# Kisses from Naomi



## wrigley (Nov 21, 2010)

I posted a video on youtube of naomi waking up and looking for me. She gets so excited when she sees me that she has a hard time settling down and she just shakes with excitement. I thought it was cute so I wanted to share. Here's the link if anyone wants to see it.


----------



## MissC (Nov 15, 2010)

Absolutely adorable.

I peed my pants laughing thinking of me putting my face that close to Snarf's.

NOT going to happen.


----------



## PJM (May 7, 2010)

Hedgie kisses!! She is so affectionate! and spunky! I'm glad you shared. (But now am a little jealous. The only way I would get hedgie kisses would be to have a mealie in my teeth! :lol: )


----------



## MissC (Nov 15, 2010)

PJM said:


> The only way I would get hedgie kisses would be to have a mealie in my teeth! :lol: )


 :shock: 
I would pay big money to see THAT on YouTube! :lol:


----------



## Hedgieonboard (Nov 15, 2009)

She is so sweet and seems to just love being with you, it would be impossible not to fall in love with her


----------



## I<3Hejji (Aug 29, 2010)

Wow! She is so sweet  And it sounds like (from other posts) that Phin is pretty sweet too! You have done a great job raising them to be so loving! Videos/pictures of Naomi and Phin are the BEST way to start my day  Thanks for posting!


----------



## Olympia (Aug 4, 2010)

My God, she`s the cutest thing ever! You`re so lucky! It`s great to see her so happy. 



> The only way I would get hedgie kisses would be to have a mealie in my teeth!

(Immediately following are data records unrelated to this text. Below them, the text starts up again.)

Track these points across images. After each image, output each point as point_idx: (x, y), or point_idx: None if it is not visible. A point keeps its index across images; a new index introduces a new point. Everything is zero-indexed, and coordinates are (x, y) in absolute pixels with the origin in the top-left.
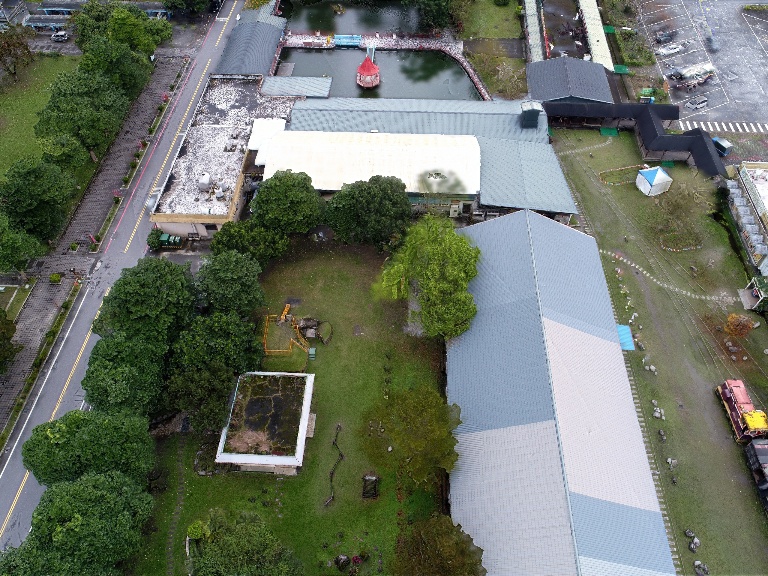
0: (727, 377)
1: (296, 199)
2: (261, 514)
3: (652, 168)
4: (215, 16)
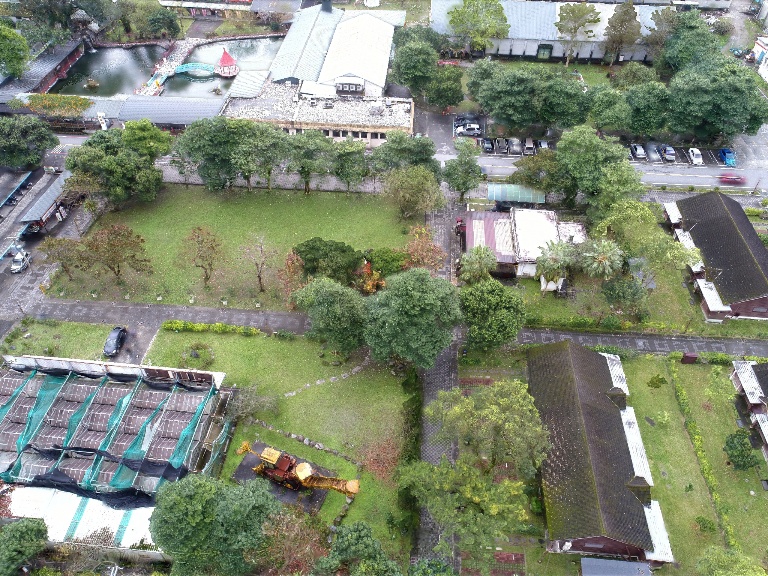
0: None
1: None
2: None
3: None
4: (46, 154)
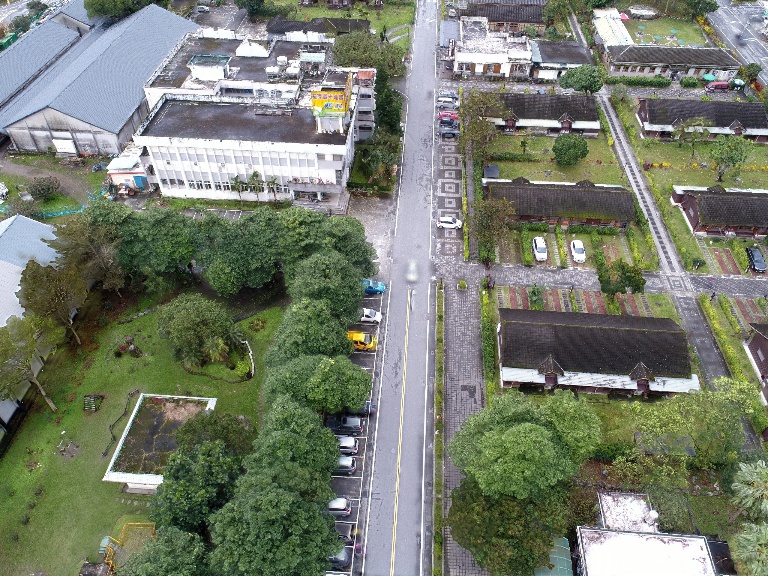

Ha!Ha!Ha! So funny but so gross! :lol:


----------



## shaelikestaquitos (Feb 2, 2010)

What an affectionate little hedgie!

I thought my Kashi was affectionate because he'd run to me for safety when he decides to explore or when he's being handled by other people but wow, I've never had him get excited to be woken up and handled :lol:


----------



## abrowndog (Nov 26, 2010)

:mrgreen: (Ignore the green color!)


----------



## infamousrenie (Dec 18, 2010)

So cute! I hope Brillo comes out of his grumpy quilling stage soon so he can be lovey dovey!


----------



## Alastrina (Sep 18, 2009)

Thank you for posting this! I needed some unbridled love and cuteness and this did the trick admirably. Your little ones are absolutely precious ^_^

~Katie


----------



## Nancy (Aug 22, 2008)

She is so adorable.


----------



## schmelderz (Jul 7, 2010)

I tried this and had my nose poked with visor quills instead :lol: 
Naomi is such a sweet hedgie!


----------



## wrigley (Nov 21, 2010)

She is a such little sweetie. She seems to need a lot of love and attention and who am I to deny her??? I'll have to post a video of Phinny. He's not as needy as Naomi but he doesn't like to get too far from me. Last night I sat on the floor with him in my lap and I set him down for just a second and he came running back to me and crawled back into my lap. I wonder if it's because they depended on me so much when they were little? Who knows? But I love spending time with them both cuz they make me smile every day.


----------



## Quilled1 (Dec 29, 2010)

Jealous. I hope me and Emma are that close someday...


----------



## tie-dye hedgie (Dec 19, 2009)

Awww, she's so sweet!!!


----------



## hercsmom (Jul 6, 2010)

schmelderz said:


> I tried this and had my nose poked with visor quills instead :lol:
> Naomi is such a sweet hedgie!


Bahaha...this is exactly what I would get, along with a head-butt. :lol:

Naomi makes me smile..what a sweetie!


----------